BEGIN Text provided
Robinson married Miss Bergit Osmundsen on 18 June 1924 and of the two children born of this marriage (John Eric 18 April 1925 and Britha Nora 30 March 1928), John Robinson graduated as a veterinarian at Onderstepoort in 1949. Britha married D.C.L. Wacher, who was also a graduate of Onderstepoort (BVSc 1951). Mrs Robinson died in July 1949 and on 15 December 1951 Eric remarried to Miss Dorothy Amy Proctor.

==Retirement==
On 31 December 1956, Robinson retired from his duties with the Onderstepoort faculty, but served as a temporary State Veterinarian until 31 March 1958 when he retired and joined the South African Bureau of Standards as a temporary Assistant Technical Officer. He remained in this position until his final retirement in January 1960 whereafter he settled down at Knysna. That same year he established the first private veterinary practice in Knysna, and in 1977, when a younger colleague also established himself there, he was happy to step down from active practice and to concentrate on animal welfare duties. He had served as an animal welfare inspector from 1970 to 1977.

==Public offices and awards==
- 1931 – President of the South African Biological society
- 1932 – President of Section C of the South African Association for the advancement of Science
- 1935 – Member of the Council of the South African Veterinary Association (S.A.V.A.)
END Text provided
> Required work:
1. Condense the paragraph of the biography of Robinson that begins "On 31 December 1956" into a short bulleted list, keeping its main facts.
2. List every public office given under the heading "Public offices and awards" in the biography of Robinson, with its year.
3. Pick up the biography of Robinson after its last line and continue it.
BEGIN Record set
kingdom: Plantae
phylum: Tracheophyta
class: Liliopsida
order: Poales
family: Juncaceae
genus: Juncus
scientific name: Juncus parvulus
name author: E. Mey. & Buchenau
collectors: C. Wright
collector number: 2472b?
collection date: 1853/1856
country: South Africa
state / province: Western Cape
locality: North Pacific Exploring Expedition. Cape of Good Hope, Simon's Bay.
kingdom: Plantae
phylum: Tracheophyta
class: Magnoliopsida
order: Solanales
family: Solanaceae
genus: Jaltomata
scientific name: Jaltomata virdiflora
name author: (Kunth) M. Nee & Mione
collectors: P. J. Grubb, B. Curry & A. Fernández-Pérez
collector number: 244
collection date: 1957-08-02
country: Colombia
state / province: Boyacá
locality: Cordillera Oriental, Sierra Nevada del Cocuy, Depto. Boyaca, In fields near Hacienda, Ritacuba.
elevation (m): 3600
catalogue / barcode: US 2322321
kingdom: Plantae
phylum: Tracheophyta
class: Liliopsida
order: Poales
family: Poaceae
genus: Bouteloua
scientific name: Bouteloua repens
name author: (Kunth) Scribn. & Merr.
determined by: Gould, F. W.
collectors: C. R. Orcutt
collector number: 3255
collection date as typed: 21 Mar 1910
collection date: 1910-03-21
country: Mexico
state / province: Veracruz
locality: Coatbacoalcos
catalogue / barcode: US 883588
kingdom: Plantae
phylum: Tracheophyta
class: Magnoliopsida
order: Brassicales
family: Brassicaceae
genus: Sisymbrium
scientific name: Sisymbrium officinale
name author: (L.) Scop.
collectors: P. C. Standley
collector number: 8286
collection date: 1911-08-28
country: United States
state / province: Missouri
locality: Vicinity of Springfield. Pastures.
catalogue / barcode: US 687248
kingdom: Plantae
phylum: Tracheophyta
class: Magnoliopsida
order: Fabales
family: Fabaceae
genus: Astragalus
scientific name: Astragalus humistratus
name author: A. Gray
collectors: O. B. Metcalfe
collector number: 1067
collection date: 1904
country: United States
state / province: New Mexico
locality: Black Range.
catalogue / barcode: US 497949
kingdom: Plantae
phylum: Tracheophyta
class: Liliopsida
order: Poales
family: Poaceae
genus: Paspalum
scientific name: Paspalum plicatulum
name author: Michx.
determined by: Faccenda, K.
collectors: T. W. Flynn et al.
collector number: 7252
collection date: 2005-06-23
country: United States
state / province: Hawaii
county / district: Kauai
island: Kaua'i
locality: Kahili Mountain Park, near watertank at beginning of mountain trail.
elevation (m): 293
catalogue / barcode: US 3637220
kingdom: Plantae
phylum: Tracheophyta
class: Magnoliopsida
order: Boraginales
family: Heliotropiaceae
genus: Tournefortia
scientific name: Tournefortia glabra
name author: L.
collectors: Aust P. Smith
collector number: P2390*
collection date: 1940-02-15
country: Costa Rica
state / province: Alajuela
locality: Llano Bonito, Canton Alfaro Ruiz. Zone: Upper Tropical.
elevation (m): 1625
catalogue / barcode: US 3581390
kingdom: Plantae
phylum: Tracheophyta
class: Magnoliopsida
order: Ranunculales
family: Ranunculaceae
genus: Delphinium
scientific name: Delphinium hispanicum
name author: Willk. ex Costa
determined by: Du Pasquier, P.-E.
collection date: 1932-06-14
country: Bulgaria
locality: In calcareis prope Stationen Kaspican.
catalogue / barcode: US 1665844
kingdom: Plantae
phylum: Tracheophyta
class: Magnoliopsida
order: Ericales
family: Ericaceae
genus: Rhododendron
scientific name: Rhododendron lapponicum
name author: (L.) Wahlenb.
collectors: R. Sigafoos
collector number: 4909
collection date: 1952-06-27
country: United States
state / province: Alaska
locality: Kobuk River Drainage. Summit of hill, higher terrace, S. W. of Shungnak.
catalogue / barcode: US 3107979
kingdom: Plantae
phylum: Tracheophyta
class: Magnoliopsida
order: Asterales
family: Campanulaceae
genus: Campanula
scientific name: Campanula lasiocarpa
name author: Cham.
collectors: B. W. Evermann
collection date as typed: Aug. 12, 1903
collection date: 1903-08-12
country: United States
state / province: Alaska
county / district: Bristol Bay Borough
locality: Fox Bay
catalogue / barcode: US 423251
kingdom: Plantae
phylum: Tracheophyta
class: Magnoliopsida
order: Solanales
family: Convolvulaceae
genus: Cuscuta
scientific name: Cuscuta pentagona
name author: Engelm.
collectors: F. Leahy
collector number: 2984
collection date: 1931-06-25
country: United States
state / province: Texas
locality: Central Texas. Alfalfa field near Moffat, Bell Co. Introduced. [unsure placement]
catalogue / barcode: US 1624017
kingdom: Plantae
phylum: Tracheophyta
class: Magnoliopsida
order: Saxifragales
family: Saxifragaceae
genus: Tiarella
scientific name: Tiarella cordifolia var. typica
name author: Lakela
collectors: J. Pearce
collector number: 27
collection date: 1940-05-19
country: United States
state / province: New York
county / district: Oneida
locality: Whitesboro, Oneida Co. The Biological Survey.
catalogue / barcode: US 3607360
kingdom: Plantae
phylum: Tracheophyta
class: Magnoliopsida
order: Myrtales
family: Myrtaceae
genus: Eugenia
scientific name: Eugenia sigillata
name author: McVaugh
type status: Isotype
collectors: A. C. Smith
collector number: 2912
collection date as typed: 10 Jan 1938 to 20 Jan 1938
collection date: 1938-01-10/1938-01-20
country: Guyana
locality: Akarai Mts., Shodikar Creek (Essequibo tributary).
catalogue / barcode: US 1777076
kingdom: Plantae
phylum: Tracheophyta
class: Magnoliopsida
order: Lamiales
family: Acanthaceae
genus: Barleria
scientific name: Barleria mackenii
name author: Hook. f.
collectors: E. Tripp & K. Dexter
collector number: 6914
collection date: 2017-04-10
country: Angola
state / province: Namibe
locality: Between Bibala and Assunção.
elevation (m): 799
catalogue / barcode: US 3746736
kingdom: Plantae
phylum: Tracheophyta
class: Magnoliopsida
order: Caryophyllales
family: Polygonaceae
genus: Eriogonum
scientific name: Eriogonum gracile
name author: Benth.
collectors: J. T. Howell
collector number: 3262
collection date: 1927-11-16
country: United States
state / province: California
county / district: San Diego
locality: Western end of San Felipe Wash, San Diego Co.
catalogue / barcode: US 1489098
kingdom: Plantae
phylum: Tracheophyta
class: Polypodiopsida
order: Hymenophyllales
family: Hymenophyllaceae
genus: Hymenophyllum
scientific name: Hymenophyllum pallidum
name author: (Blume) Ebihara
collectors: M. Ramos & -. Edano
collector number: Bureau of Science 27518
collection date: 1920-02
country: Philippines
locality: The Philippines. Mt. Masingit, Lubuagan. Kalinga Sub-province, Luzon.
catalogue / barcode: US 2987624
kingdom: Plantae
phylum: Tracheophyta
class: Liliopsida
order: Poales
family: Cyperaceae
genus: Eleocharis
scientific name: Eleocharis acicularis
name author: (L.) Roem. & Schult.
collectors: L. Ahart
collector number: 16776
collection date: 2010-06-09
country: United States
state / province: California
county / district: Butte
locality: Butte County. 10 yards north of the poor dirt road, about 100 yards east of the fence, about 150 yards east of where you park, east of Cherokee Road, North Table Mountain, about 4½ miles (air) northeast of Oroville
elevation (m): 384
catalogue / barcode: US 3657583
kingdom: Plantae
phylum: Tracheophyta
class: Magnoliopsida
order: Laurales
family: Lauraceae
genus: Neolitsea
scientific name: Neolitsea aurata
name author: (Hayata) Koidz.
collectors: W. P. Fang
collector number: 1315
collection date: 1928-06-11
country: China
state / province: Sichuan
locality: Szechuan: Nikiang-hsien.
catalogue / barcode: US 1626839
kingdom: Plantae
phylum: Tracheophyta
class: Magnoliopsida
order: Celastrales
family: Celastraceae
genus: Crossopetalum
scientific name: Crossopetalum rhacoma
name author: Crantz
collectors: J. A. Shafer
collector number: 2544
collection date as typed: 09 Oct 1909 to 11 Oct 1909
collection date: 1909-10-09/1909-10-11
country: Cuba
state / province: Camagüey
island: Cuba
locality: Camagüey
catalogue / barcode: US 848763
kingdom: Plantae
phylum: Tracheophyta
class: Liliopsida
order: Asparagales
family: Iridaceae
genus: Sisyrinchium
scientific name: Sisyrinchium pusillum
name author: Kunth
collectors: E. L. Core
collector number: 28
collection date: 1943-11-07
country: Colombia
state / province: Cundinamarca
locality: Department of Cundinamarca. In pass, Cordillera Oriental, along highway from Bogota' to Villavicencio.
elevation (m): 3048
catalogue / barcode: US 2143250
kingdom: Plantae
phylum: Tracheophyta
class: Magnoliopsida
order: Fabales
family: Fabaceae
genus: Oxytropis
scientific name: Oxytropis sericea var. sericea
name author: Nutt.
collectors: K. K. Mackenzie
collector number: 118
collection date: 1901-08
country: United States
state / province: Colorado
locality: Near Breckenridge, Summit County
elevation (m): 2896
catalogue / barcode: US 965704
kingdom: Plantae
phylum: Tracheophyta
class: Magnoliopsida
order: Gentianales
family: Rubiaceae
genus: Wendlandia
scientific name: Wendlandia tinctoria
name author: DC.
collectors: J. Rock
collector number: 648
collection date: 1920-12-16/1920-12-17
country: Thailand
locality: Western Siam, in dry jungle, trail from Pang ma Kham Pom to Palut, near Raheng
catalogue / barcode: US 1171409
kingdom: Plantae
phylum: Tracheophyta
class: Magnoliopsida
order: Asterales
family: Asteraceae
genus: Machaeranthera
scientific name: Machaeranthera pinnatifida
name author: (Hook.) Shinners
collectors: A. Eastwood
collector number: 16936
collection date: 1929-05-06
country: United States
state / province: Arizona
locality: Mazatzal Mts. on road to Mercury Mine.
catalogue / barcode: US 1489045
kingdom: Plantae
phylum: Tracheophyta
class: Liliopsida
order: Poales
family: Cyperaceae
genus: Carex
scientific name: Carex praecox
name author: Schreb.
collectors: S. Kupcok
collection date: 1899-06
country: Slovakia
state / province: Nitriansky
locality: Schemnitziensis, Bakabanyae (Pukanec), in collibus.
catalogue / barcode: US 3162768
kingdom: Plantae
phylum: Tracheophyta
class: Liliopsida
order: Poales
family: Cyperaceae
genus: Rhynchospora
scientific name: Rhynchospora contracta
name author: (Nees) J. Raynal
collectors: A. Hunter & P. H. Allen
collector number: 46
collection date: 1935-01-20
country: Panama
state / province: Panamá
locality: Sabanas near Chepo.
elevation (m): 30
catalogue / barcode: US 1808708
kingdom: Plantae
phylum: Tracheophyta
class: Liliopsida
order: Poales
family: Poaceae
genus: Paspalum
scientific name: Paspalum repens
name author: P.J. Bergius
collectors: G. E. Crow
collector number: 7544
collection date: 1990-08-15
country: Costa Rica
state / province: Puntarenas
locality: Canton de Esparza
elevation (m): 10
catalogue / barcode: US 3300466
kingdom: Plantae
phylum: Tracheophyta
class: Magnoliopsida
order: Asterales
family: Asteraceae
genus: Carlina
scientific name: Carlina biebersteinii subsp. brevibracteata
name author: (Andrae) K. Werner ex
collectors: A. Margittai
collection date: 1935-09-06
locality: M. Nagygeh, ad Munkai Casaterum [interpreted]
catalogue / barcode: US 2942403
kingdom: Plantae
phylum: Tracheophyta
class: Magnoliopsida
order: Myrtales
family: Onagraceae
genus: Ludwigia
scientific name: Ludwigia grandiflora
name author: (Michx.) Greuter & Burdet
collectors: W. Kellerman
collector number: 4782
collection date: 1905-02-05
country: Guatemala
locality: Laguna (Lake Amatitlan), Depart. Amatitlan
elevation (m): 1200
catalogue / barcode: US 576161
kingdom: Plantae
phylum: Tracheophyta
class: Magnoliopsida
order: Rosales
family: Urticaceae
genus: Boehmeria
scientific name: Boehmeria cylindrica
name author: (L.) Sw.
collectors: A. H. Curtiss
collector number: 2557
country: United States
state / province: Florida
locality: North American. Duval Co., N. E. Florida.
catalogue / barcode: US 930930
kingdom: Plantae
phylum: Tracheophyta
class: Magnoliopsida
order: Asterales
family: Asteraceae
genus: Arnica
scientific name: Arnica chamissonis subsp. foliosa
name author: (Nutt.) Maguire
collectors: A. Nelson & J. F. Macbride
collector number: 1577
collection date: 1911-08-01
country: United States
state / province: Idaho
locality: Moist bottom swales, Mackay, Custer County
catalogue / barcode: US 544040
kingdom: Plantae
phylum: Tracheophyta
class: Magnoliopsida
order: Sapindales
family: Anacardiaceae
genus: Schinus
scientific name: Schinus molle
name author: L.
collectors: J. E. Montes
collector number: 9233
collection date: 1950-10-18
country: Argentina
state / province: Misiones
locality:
END Record set
> Answers by item:
1.
- Retired from the Onderstepoort faculty on 31 December 1956.
- Served as a temporary State Veterinarian until 31 March 1958.
- Then joined the South African Bureau of Standards as a temporary Assistant Technical Officer, remaining there until his final retirement in January 1960.
- Settled at Knysna in 1960 and opened the town's first private veterinary practice that year.
- Stepped down from active practice in 1977, when a younger colleague set up there, to focus on animal welfare duties.
- Served as an animal welfare inspector from 1970 to 1977.

2.
- 1931: President of the South African Biological society
- 1932: President of Section C of the South African Association for the advancement of Science
- 1935: Member of the Council of the South African Veterinary Association (S.A.V.A.)

3.
- 1937 – Awarded the Senior Captain Scott Medal for Scientific Research by the South African Biological Society
- 1940–1945 & 1951–958 – Served as Editor of the S.A.V.A. Journal
- 1945 – President of the Pretoria Rotary Club
- 1978 – Awarded the Gold Medal of the S.A.V.A.
- 1981 – Awarded the Paul Harris award for his services to Rotary

==Death and autobiography==
Robinson died in Knysna on 28 June 1982 having just completed writing up his life history in a manuscript three days before. His students remember him as being a quiet, gentlemanly and respected teacher.

==Selected works==
- "11th & 12th Reports of the Director of Veterinary Education and Research" (1926)
- "13th and 14th Reports of the Director of Veterinary Education and Research - Part 2, October 1928" (1928)
- "Botulism in the domesticated animals in South Africa" (1929)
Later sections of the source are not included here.